The veteran Chicago Symphony violinist also had success as a conductor and composer

Ruben Gonzalez

Rubén D’Artagnan González, who has died aged 79, was a distinguished Argentinian–American violinist, conductor and composer. He served as co-concertmaster of the Chicago Symphony Orchestra for ten years, from 1986 to 1996, and was also a leading violin pedagogue.
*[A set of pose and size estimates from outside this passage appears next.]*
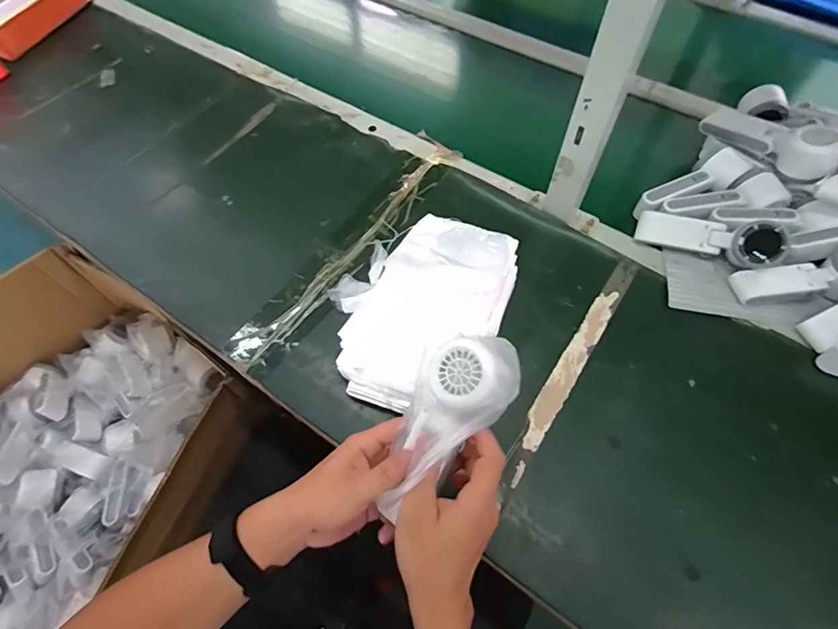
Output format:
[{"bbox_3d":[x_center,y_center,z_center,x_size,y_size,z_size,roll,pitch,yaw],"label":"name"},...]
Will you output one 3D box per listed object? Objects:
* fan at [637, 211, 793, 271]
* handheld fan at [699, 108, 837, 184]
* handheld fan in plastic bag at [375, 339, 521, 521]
[{"bbox_3d":[0.367,-0.100,0.564,0.164,0.050,0.050,21,67,12],"label":"fan"},{"bbox_3d":[0.473,-0.237,0.607,0.048,0.064,0.172,-32,52,-13],"label":"handheld fan"},{"bbox_3d":[0.018,0.083,0.353,0.067,0.041,0.154,36,91,18],"label":"handheld fan in plastic bag"}]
Born in Viale, Argentina, in 1939, González began learning the violin aged five. He was taught by Osvaldo Pessina in Buenos Aires, before studying in France with Salomon Baron, disciple of George Enescu, and with Riccardo Brengola in Italy. In 1964 he took the first prize at a violin competition in Barcelona, and later the silver medal at the Concours de Genève. In Italy he received the Diploma of Honour at Siena’s Chigiana Academy and went on to perform with I Virtuosi di Roma. He returned to Argentina, where in 1971 he became music director of the Camerata Bariloche chamber group, succeeding Alberto Lysy. He then moved to Germany where he was appointed concertmaster of the North German Radio Orchestra in Hamburg. He moved to the Minnesota Orchestra as associate concertmaster in 1977, and to Texas in 1981 where he became concertmaster of the Houston Symphony and took a teaching position at Rice University. In 1986 Georg Solti named him co-concertmaster of the Chicago Symphony with Samuel Magad. González resigned ten years later, to focus on his work as a conductor and composer.

González also taught at the University of Minnesota’s Congress of Strings, and the Bariloche Foundation in Argentina. As a composer, he saw his work Ballet Venus performed in Osaka, Japan, in 1997, and his symphony Dionisias and the Lone Wolf, co-written with Mariano Krauz, premiered in 1994.